YOUR OBJECTIVE: Nothing should change. Output the data exactly.

- - - - - - -

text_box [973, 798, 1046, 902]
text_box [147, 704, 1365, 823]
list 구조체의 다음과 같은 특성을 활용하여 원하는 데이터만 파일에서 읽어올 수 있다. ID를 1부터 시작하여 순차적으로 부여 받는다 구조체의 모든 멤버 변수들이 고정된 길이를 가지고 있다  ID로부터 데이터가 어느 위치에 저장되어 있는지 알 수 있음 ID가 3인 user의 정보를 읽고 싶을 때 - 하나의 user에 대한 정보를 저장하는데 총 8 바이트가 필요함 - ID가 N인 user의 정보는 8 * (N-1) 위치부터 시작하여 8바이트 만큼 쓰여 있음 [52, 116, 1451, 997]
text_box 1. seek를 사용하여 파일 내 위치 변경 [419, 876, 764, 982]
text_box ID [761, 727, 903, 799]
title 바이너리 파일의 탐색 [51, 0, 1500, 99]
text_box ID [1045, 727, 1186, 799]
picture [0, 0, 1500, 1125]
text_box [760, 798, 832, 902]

- - - - - - -

EXERCISE OUTPUT:
text_box [973, 798, 1046, 902]
text_box [147, 704, 1365, 823]
list 구조체의 다음과 같은 특성을 활용하여 원하는 데이터만 파일에서 읽어올 수 있다. ID를 1부터 시작하여 순차적으로 부여 받는다 구조체의 모든 멤버 변수들이 고정된 길이를 가지고 있다  ID로부터 데이터가 어느 위치에 저장되어 있는지 알 수 있음 ID가 3인 user의 정보를 읽고 싶을 때 - 하나의 user에 대한 정보를 저장하는데 총 8 바이트가 필요함 - ID가 N인 user의 정보는 8 * (N-1) 위치부터 시작하여 8바이트 만큼 쓰여 있음 [52, 116, 1451, 997]
text_box 1. seek를 사용하여 파일 내 위치 변경 [419, 876, 764, 982]
text_box ID [761, 727, 903, 799]
title 바이너리 파일의 탐색 [51, 0, 1500, 99]
text_box ID [1045, 727, 1186, 799]
picture [0, 0, 1500, 1125]
text_box [760, 798, 832, 902]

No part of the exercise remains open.